[The Life of Napoleon I (Volume 1 of 2) by John Holland Rose]@TWC D-Link book
The Life of Napoleon I (Volume 1 of 2)

CHAPTER XIII
17/47

The accession of the Addington Ministry favoured the opening of negotiations, the new Secretary for Foreign Affairs, Lord Hawkesbury, announcing His Majesty's desire for peace.

Indeed, the one hope of the new Ministry, and of the king who supported it as the only alternative to Catholic Emancipation, was bound up with the cause of peace.

In the next chapter it will appear how disastrous were the results of that strange political situation, when a morbidly conscientious king clung to the weak Addington, and jeopardised the interests of Britain, rather than accept a strong Minister and a measure of religious equality.
Napoleon received Hawkesbury's first overtures, those of March 21st, 1801, with thinly veiled scorn; but the news of Nelson's victory at Copenhagen and of the assassination of the Czar Paul, the latter of which wrung from him a cry of rage, ended his hopes of crushing us; and negotiations were now formally begun.

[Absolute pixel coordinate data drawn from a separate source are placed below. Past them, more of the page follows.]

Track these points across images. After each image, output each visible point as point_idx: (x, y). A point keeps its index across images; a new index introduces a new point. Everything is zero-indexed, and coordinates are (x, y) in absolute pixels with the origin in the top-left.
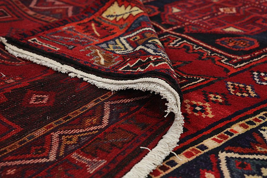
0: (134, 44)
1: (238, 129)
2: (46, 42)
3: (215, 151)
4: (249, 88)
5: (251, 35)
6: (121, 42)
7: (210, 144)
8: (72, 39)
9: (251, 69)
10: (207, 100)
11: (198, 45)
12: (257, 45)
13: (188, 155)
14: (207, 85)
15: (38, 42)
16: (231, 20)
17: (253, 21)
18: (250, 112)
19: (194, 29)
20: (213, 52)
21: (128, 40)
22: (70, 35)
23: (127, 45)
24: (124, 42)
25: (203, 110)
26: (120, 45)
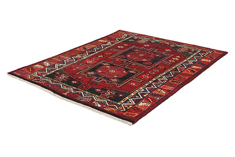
0: (38, 75)
1: (154, 79)
2: (18, 73)
3: (152, 83)
4: (153, 72)
5: (149, 61)
6: (35, 73)
7: (150, 82)
8: (24, 72)
9: (152, 69)
10: (146, 75)
11: (139, 64)
12: (152, 63)
13: (147, 84)
14: (145, 72)
15: (16, 73)
16: (143, 57)
17: (148, 57)
18: (155, 76)
19: (136, 61)
20: (143, 66)
21: (37, 73)
22: (24, 71)
23: (37, 74)
24: (36, 73)
25: (147, 77)
26: (35, 74)
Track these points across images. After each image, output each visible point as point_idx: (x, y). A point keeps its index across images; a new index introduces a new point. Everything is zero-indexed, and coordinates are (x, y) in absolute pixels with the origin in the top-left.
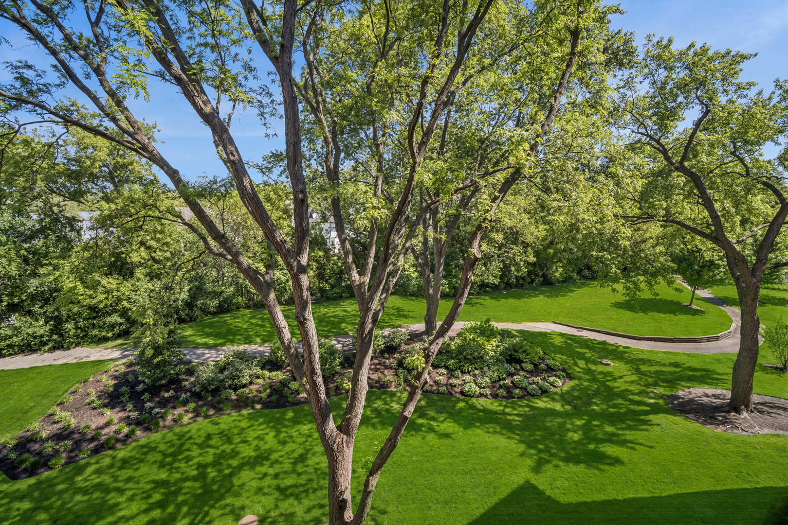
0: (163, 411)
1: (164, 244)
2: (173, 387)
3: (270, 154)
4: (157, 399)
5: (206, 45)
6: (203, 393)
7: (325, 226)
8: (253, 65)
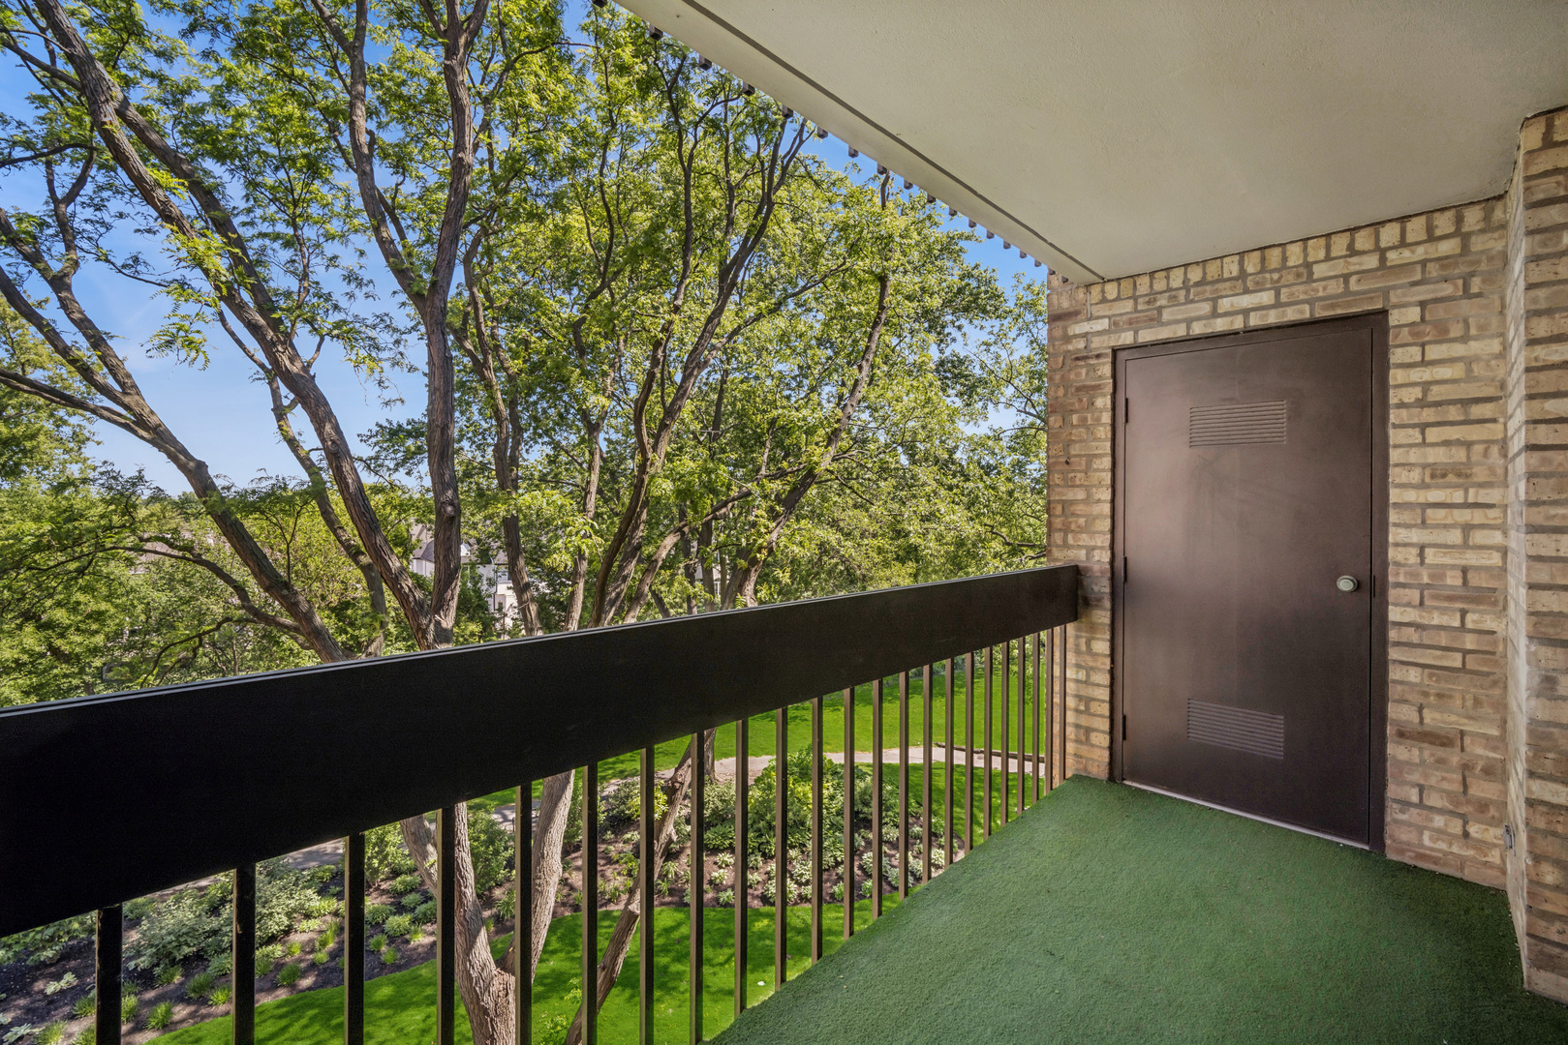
0: (36, 1031)
1: (89, 616)
2: (73, 963)
3: (375, 429)
4: (22, 1002)
5: (276, 237)
6: (157, 971)
7: (486, 572)
8: (365, 275)
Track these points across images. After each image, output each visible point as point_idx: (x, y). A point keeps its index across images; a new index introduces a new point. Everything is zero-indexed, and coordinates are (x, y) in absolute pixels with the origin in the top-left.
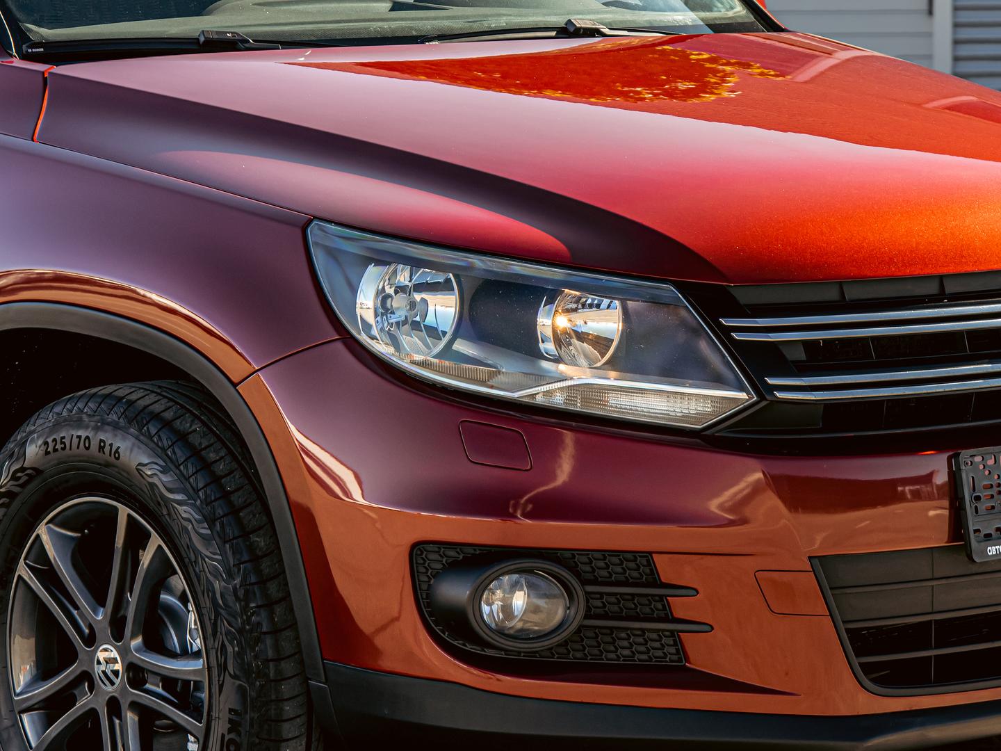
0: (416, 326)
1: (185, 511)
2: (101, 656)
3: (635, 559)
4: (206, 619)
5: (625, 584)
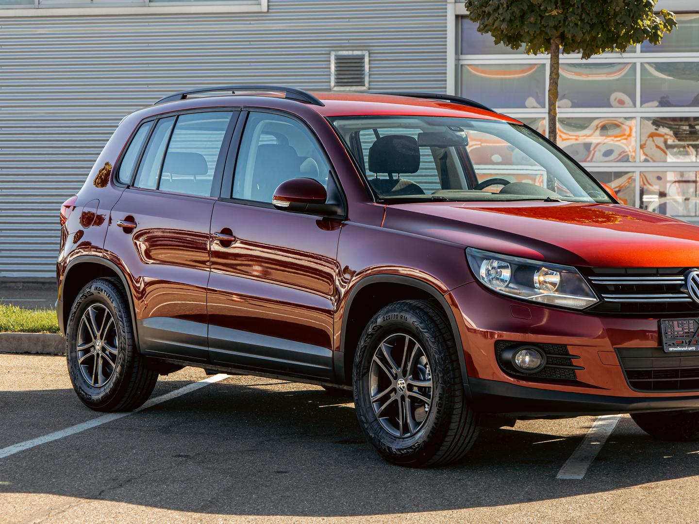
0: (497, 279)
1: (427, 335)
2: (399, 382)
3: (562, 347)
4: (433, 367)
5: (559, 354)
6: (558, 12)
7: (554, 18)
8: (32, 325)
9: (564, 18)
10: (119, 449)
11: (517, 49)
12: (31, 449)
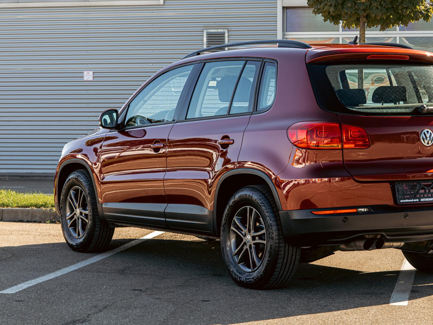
7: (363, 4)
8: (24, 203)
9: (370, 4)
10: (94, 285)
11: (338, 25)
12: (35, 286)
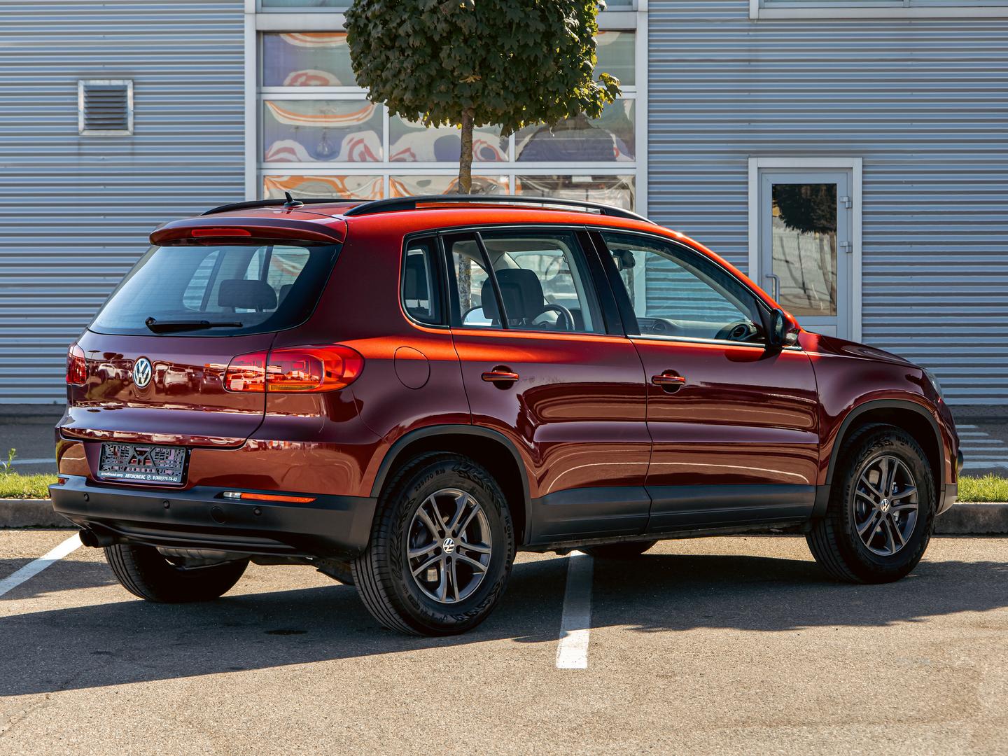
6: (475, 79)
7: (470, 86)
9: (484, 85)
11: (415, 122)
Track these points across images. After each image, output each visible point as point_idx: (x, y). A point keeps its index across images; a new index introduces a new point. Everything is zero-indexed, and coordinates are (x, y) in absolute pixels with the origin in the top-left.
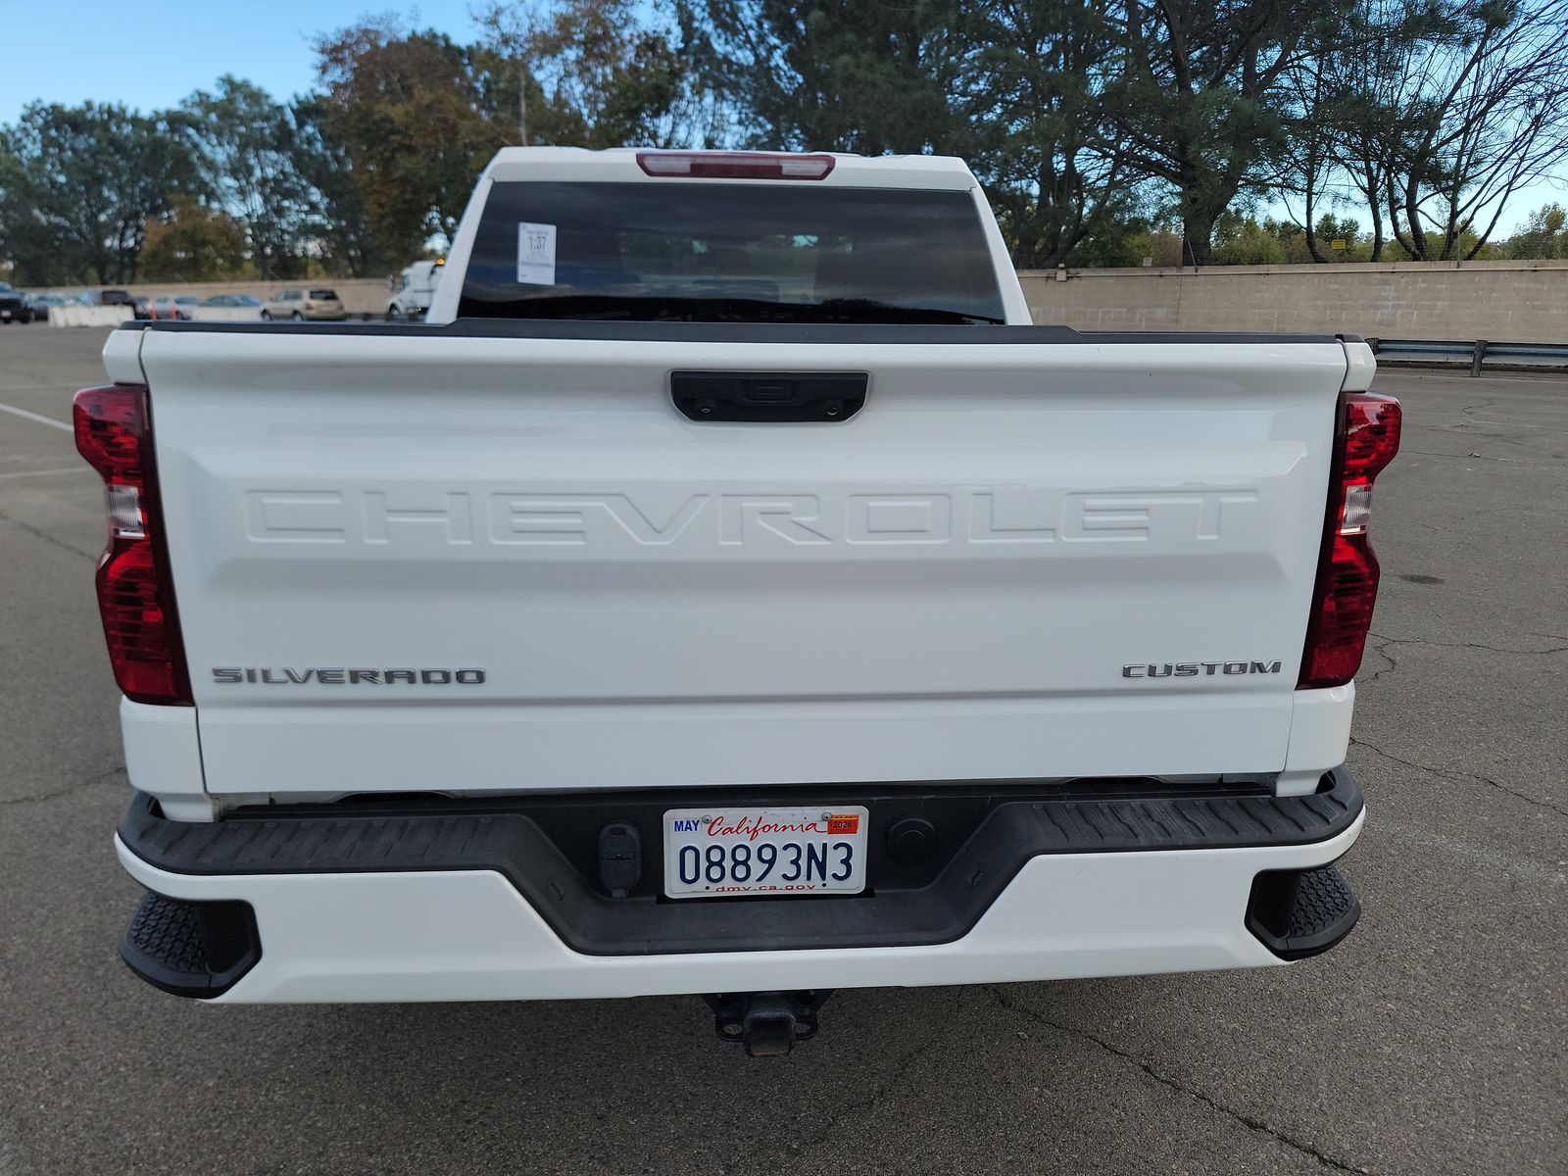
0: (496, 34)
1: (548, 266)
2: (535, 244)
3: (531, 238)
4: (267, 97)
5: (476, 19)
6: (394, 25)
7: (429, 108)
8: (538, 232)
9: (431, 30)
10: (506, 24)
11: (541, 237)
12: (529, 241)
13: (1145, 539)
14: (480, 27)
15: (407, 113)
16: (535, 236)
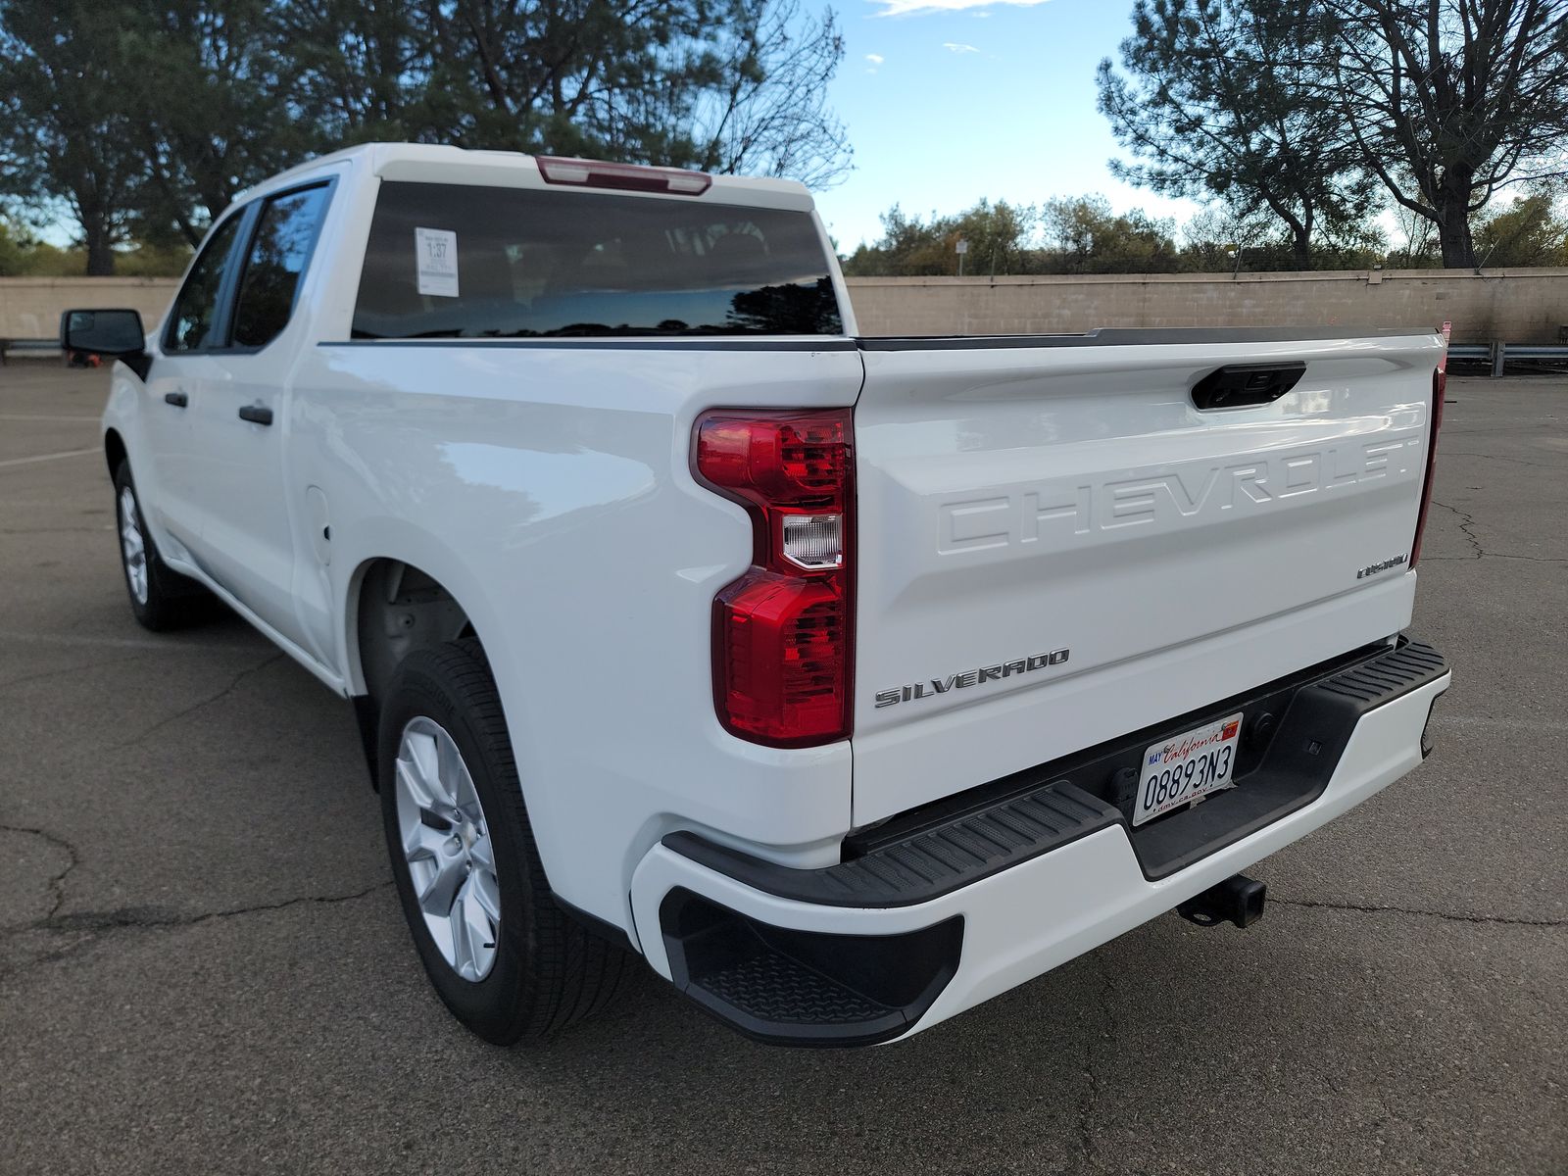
1: (451, 275)
2: (435, 251)
3: (430, 245)
8: (437, 239)
11: (441, 245)
12: (428, 248)
16: (433, 243)
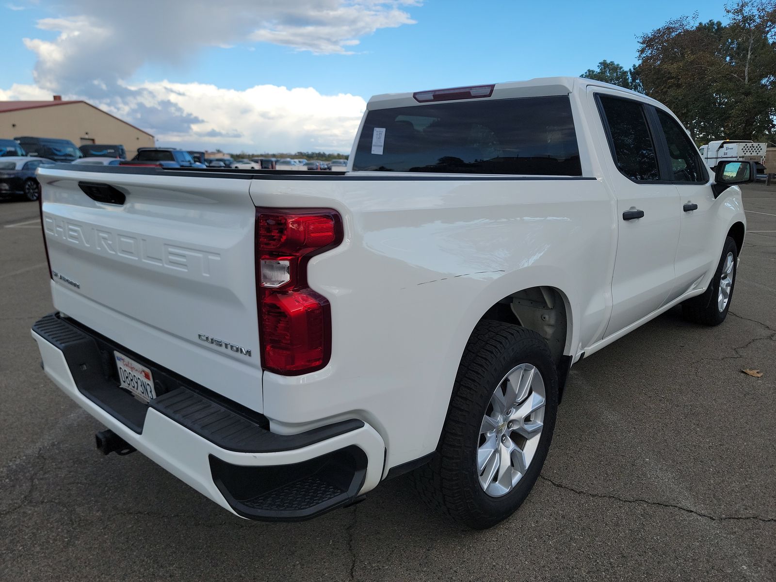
0: (740, 17)
1: (381, 146)
2: (378, 136)
4: (621, 68)
5: (728, 12)
6: (685, 23)
7: (692, 62)
8: (380, 132)
9: (710, 21)
10: (747, 11)
11: (380, 134)
13: (186, 271)
14: (731, 15)
15: (678, 68)
16: (378, 133)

On the 14th of April, Great Britain demanded that the French should evacuate Egypt, while she herself would give up Minorca, but retain the following conquests: Malta, Tobago, Martinique, Trinidad, Essequibo, Demerara, Berbice, Ceylon, and (a little later) Curacoa; while, if the Cape of Good Hope were restored to the Dutch, it was to be a free port: an indemnity was also to be found for the Prince of Orange for the loss of his Netherlands.

These claims were declared by Bonaparte to be inadmissible.